All the local mega-marts stock various brands of all-purpose flour (bleached and unbleached), whole wheat, self-rising, even cake flour, but no semolina or other high-protein flour. Is there some reason they don’t stock it? Any idea where I can find some?

Maybe a health food store?

Given the popularity of automatic breadmakers these days, I find it surprising that you can’t find strong flour; is there nothing labelled ‘bread flour’?

Actually seem to remember one with the tag “Great for automatic bread makers”. I’ll have to give that one a try. Thanks!

That should be fine; bread flour is (nearly always)the same thing as strong flour - it is just that the labelling/marketing conventions are tending to shift away from the rather old-fashioned ‘strong’ term.

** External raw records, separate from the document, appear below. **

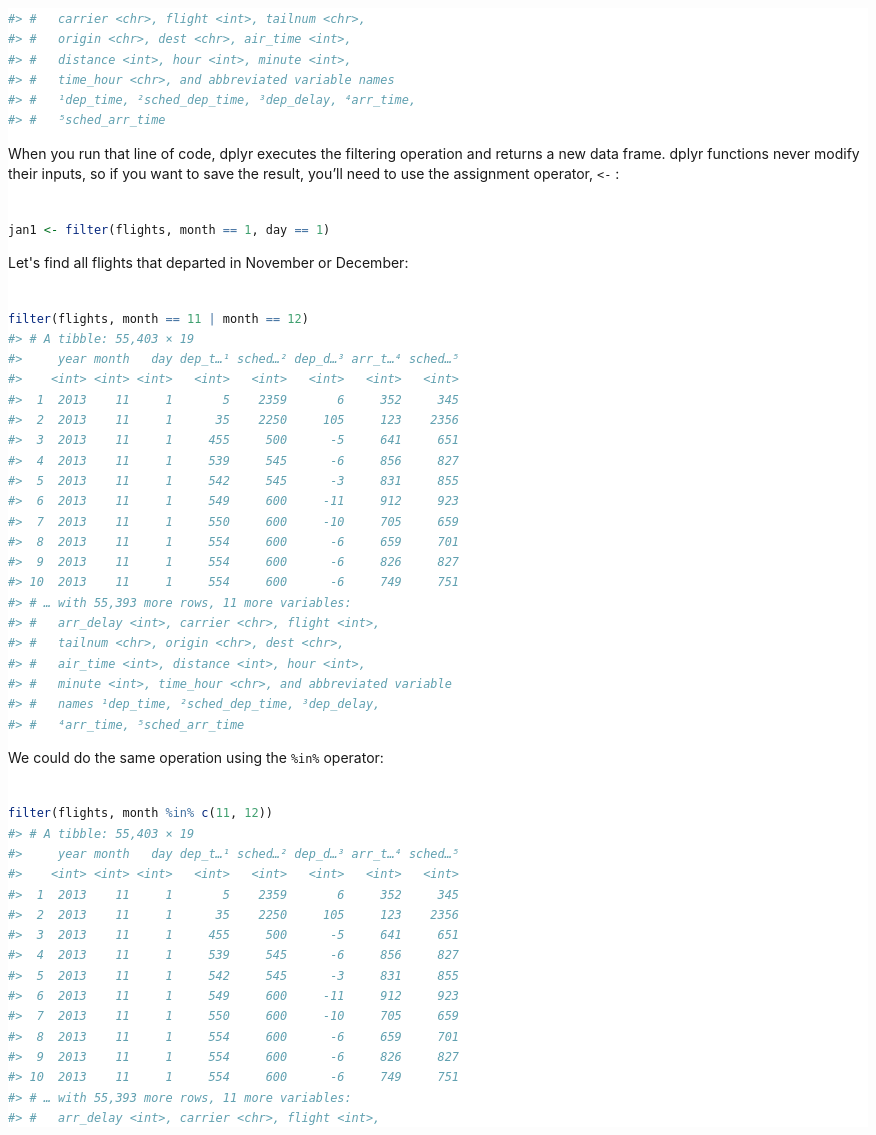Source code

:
 ```r
#> #   carrier <chr>, flight <int>, tailnum <chr>,
#> #   origin <chr>, dest <chr>, air_time <int>,
#> #   distance <int>, hour <int>, minute <int>,
#> #   time_hour <chr>, and abbreviated variable names
#> #   ¹​dep_time, ²​sched_dep_time, ³​dep_delay, ⁴​arr_time,
#> #   ⁵​sched_arr_time
```

When you run that line of code, dplyr executes the filtering operation and returns a new data frame. dplyr functions never modify their inputs, so if you want to save the result, you’ll need to use the assignment operator, `<-` :


```r

jan1 <- filter(flights, month == 1, day == 1)
```


Let's find all flights that departed in November or December:


```r

filter(flights, month == 11 | month == 12)
#> # A tibble: 55,403 × 19
#>     year month   day dep_t…¹ sched…² dep_d…³ arr_t…⁴ sched…⁵
#>    <int> <int> <int>   <int>   <int>   <int>   <int>   <int>
#>  1  2013    11     1       5    2359       6     352     345
#>  2  2013    11     1      35    2250     105     123    2356
#>  3  2013    11     1     455     500      -5     641     651
#>  4  2013    11     1     539     545      -6     856     827
#>  5  2013    11     1     542     545      -3     831     855
#>  6  2013    11     1     549     600     -11     912     923
#>  7  2013    11     1     550     600     -10     705     659
#>  8  2013    11     1     554     600      -6     659     701
#>  9  2013    11     1     554     600      -6     826     827
#> 10  2013    11     1     554     600      -6     749     751
#> # … with 55,393 more rows, 11 more variables:
#> #   arr_delay <int>, carrier <chr>, flight <int>,
#> #   tailnum <chr>, origin <chr>, dest <chr>,
#> #   air_time <int>, distance <int>, hour <int>,
#> #   minute <int>, time_hour <chr>, and abbreviated variable
#> #   names ¹​dep_time, ²​sched_dep_time, ³​dep_delay,
#> #   ⁴​arr_time, ⁵​sched_arr_time
```

We could do the same operation using the `%in%` operator:


```r

filter(flights, month %in% c(11, 12))
#> # A tibble: 55,403 × 19
#>     year month   day dep_t…¹ sched…² dep_d…³ arr_t…⁴ sched…⁵
#>    <int> <int> <int>   <int>   <int>   <int>   <int>   <int>
#>  1  2013    11     1       5    2359       6     352     345
#>  2  2013    11     1      35    2250     105     123    2356
#>  3  2013    11     1     455     500      -5     641     651
#>  4  2013    11     1     539     545      -6     856     827
#>  5  2013    11     1     542     545      -3     831     855
#>  6  2013    11     1     549     600     -11     912     923
#>  7  2013    11     1     550     600     -10     705     659
#>  8  2013    11     1     554     600      -6     659     701
#>  9  2013    11     1     554     600      -6     826     827
#> 10  2013    11     1     554     600      -6     749     751
#> # … with 55,393 more rows, 11 more variables:
#> #   arr_delay <int>, carrier <chr>, flight <int>,
```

I meant to add that the nutritional breakdown on the pack (if there is one) should help you too; plain (all purpose) flour is typically 10% protein, bread/strong flour usually contains more than 13%.

Sadly, Mangetout, product labelling in the US isn’t precise enough (in most cases) to be able to approximate the gluten content with any effectiveness. Inky-, I’m assuming you’re American - here’s a basic (and imprecise, I’m afraid) chart I remember from one of my bread cookbooks (or it might’ve been Cook’s Illustrated):

Pastry flour (ranges 7-9%)
Cake flour (~8%)
Southern “all purpose” flour (~9%) (White Lily, Martha White)
National “all purpose” flour (9.5%-11.5%) (Pillsbury, Gold Medal)
Northern “all purpose” flour (11-12%) (Hecker, King Arthur, Hodgson Mill)
Bread flour (11.5-13%)
High gluten flour (13-14%)

I think durum and semolina are even higher - but I don’t make pasta so I’m not so sure.

As you can see, there’s a lot of variation between brands, usually tied to region. I buy King Arthur, which is very hard - their “all-purpose” is stronger than the national brands’ “bread.” If your grocer doesn’t carry it, you can order it directly on their website, the Baker’s Catalogue. And I see they also sell both durum and semolina, if that’s what you really need.